The Phase 2 trenching program completed at Rio Seco totaled 1,216 metres in 31 trenches (Figure 3). Phase 2 trenching was largely focused along the Loma Alta Trend but also tested a number of sites at the edge of the Oculto Zone. Importantly, Phase 2 trenching was successful in extending the Loma Alta vein trend for an additional 900 metres to the southwest, and returned individual assays of up to 6.9 g/t gold and up to 448 g/t silver, which has defined multiple new drill targets.
Drilling and the subsequent Phase 2 trenching has improved the understanding of the structural controls on mineralization in the Rio Seco vein zone, and provided focus and justification for further drilling and the testing of new targets at the Loma Alta and Oculto zones. Mirasol’s Exploration focus has shifted to the Curahue trend, located in the western sector at Claudia, where extensive trenching, surface mapping and new Gradient Array IP electrical geophysical survey is underway. Mirasol will update on these results as they are received.

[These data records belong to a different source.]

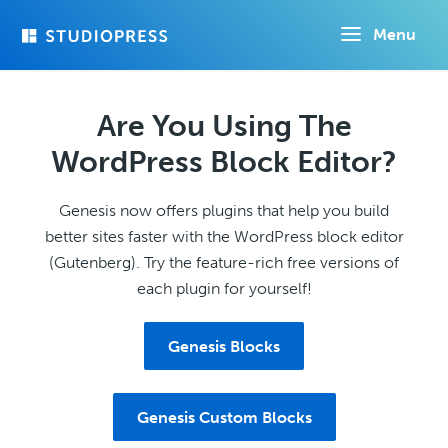
Skip
Menu
to
main
content
Are You Using The
WordPress Block Editor?
Genesis now offers plugins that help you build
better sites faster with the WordPress block editor
(Gutenberg). Try the feature-rich free versions of
each plugin for yourself!
Genesis Blocks
Genesis Custom Blocks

Mirasol’s in-house quality assurance procedures identified potential analytical laboratory issues with some of the original assay results delivered by the independent assay laboratory. Mirasol worked with the laboratory to re-analyze sample pulps, and in some cases re-sampled the core intervals, in order to resolve these issues and to ensure compliance under best practices and that industry- standard QA/QC were met.

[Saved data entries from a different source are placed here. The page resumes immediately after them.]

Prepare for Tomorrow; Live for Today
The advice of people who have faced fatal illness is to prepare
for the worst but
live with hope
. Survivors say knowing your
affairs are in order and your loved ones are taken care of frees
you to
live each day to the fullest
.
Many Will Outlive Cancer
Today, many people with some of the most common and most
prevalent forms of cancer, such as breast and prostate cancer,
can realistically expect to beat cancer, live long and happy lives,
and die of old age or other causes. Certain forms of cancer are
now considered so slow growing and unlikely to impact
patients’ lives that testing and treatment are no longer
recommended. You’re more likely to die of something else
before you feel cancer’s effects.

Stephen C. Nano, Vice President of Exploration for Mirasol, is the Qualified Person under NI 43-101 who has approved the technical content of this news release.
For further information, contact:
Mary L. Little
President and CEO
Tel: (604) 602-9989: Fax: (604) 609-9946
Email: contact@mirasolresources.com
Website: www.mirasolresources.com
Quality Assurance/Quality Control:
Exploration at the Claudia Project is supervised by Stephen C. Nano, Vice President of Exploration, who is the Qualified Person under NI 43-101. All technical information for the Company’s projects is obtained and reported under a formal quality assurance and quality control (QA/QC) program. All Drill Rock chip and stream sediment samples are collected under the supervision of Company geologists in accordance with standard industry practice. Samples are dispatched via commercial transport to an ISO 9001:2000-accredited laboratory in Argentina for analysis. All rock chip and drill samples are submitted to the Laboratory with independently sourced, accredited standard and blanks and where appropriate duplicate samples to facilitate monitoring of laboratory performance. Certified Results are examined by an independent qualified consultant to ensure laboratory performance meets required standards.
Assay results from diamond drill core or RC drill samples may be higher, lower or similar to results obtained from surface samples.